Assignment
Search the data for lines holding the word "Hostinger". State how many there are, and nothing else.

Input data
##############################
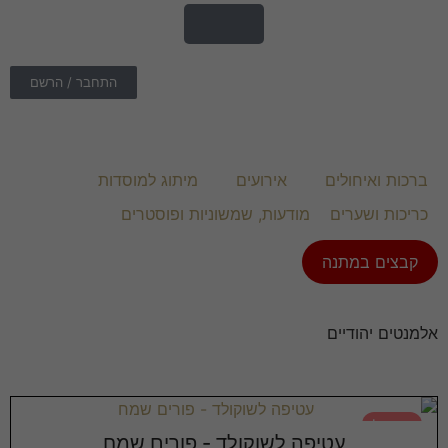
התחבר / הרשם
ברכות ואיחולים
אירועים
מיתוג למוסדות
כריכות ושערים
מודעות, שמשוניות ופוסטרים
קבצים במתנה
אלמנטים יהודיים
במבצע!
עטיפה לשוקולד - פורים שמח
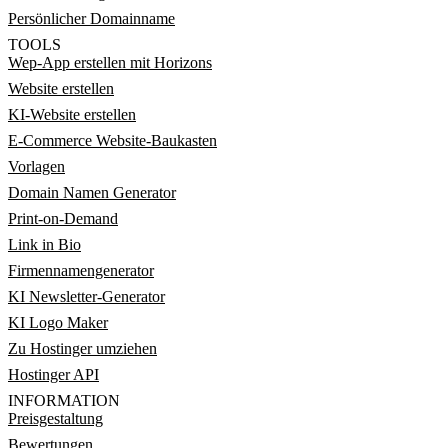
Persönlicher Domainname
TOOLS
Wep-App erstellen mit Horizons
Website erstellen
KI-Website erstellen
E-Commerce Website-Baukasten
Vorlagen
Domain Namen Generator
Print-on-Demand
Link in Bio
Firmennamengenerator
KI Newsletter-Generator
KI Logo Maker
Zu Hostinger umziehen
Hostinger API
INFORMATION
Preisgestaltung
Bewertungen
##############################
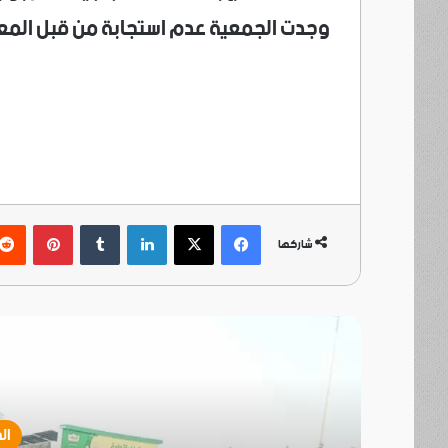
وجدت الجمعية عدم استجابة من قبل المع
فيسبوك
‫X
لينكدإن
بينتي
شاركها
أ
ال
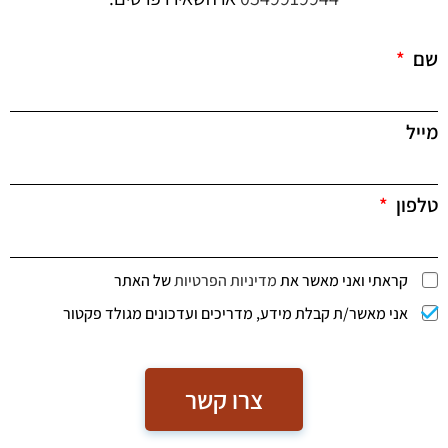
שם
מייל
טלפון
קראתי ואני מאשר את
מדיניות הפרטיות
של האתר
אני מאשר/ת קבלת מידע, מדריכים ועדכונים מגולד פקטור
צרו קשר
##############################
Result for this exercise
2